岳南老師和我都是1962年出生,我是9月份的老虎屁股,岳南老師是12月份的老虎尾巴。他們不光在艱苦條件下成就了他們自己真正有脊樑、有靈魂的生命,還在艱苦條件下實現了對中國歷史的考古以及對科學的研究,同時還培養出一大批從西南聯大走出去後又走向世界,甚至最終影響中國和世界發展的學生,包括李政道、楊振寧、「兩彈一星」元勛錢三強、錢偉長等等,我的老師許淵沖、北大英文系主任李賦寧,也是從西南聯大出來的,我的老師許淵沖還曾經和楊振寧坐過同一條板凳。

(本文源自2022年7月10日直播「對話岳南」)

俞敏洪:各位好!今天我邀請對談的是岳南老師。岳南老師和我都是1962年出生,我是9月份的老虎屁股,岳南老師是12月份的老虎尾巴。

今天岳南老師帶著他的作品《南渡北歸》三部曲來和大家見面。這本書主要講了從抗日戰爭開始,中國知識分子一路向西南前進的故事,他們經歷了抗日戰爭的艱苦過程,依然不放棄對學問的追求、對知識的追求、對精神的追求。他們不光在艱苦條件下成就了他們自己真正有脊樑、有靈魂的生命,還在艱苦條件下實現了對中國歷史的考古以及對科學的研究,同時還培養出一大批從西南聯大走出去後又走向世界,甚至最終影響中國和世界發展的學生,包括李政道、楊振寧、「兩彈一星」元勛錢三強、錢偉長等等,我的老師許淵沖、北大英文系主任李賦寧,也是從西南聯大出來的,我的老師許淵沖還曾經和楊振寧坐過同一條板凳。
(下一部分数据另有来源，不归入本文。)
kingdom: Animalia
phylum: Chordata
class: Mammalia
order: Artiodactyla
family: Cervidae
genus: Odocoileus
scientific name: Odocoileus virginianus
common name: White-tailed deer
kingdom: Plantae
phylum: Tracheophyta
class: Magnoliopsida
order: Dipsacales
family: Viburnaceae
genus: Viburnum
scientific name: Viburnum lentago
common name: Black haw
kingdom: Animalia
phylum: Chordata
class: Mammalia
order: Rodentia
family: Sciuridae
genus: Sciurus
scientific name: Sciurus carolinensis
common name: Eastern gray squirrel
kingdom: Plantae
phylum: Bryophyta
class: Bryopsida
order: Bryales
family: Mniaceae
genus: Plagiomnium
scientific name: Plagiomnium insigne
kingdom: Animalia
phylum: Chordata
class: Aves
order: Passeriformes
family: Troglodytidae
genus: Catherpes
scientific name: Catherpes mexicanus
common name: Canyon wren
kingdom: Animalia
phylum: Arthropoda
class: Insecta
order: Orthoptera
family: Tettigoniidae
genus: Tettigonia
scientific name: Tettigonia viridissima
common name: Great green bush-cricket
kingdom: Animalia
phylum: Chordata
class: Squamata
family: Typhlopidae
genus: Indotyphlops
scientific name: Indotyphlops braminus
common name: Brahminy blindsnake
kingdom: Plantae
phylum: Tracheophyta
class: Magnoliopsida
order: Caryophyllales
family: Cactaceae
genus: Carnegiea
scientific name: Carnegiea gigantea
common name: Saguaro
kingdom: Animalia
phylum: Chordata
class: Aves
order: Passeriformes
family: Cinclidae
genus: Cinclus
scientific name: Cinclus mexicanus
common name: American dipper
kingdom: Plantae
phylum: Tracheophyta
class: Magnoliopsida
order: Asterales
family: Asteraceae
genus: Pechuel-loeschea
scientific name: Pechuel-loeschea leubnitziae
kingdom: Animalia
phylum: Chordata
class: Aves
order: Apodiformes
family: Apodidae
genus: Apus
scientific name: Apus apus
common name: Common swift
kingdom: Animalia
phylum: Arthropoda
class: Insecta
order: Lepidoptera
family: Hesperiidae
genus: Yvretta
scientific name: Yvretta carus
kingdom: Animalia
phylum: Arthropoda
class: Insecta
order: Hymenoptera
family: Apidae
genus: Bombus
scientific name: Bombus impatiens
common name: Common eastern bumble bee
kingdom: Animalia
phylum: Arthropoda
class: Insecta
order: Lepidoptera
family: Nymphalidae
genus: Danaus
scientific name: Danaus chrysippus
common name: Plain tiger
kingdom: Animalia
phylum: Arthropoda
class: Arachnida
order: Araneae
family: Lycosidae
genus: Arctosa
俞敏洪:岳南老師好,感覺按照正經的說法應該叫您先生,在民國時期,都是叫先生。

岳南:俞老師好,那時候的先生還是比較有含金量。

俞敏洪:現在的先生也有含金量,一般沒人敢承認自己是先生,承認自己是先生的人已經越來越少了。但岳南老師是我們學習的榜樣,岳南老師沒有真正上過大學吧?

岳南:考縣裡的師範我都沒考上,考中專也沒考上,我就沒考過大學。

俞敏洪:後來岳南老師當了兵,開始寫作,先寫詩歌,後來就到解放軍藝術學院。和莫言一樣,莫言也是當了兵以後到解放軍藝術學院。

岳南:他還不如我,我是高中畢業當的兵,他是小學畢業。

俞敏洪:現在看來是學歷越低,寫得越好,難怪我北大畢業,寫的東西狗屁不通(笑)。

俞敏洪:大家說岳南老師的口音怎麼這麼熟悉,岳南老師是山東諸城人。

岳南:我說話,你翻譯一下就好了。

俞敏洪:我哪敢翻譯啊?我也聽不懂啊。

岳南:我之前在台灣清華大學當駐校作家講課,後來講著講著都沒有人了,就剩最後一個學生,我說你不能走,你要走了,我沒法講了。

俞敏洪:我覺得你是在堅持民國風範,因為民國的教授講課,下面有一半學生是聽不懂的,當時還沒有標準的普通話。

岳南:魯迅先生有一次講課,底下也一個人都沒有。

俞敏洪:對啊,所以今天越聽不懂,越表明你有學問,表明你有民國大師的風範。

俞敏洪:我讀過你的《風雪定陵》,主要是寫考古的內容,但你自己並不是研究考古的,為什麼會想寫這一系列的書呢?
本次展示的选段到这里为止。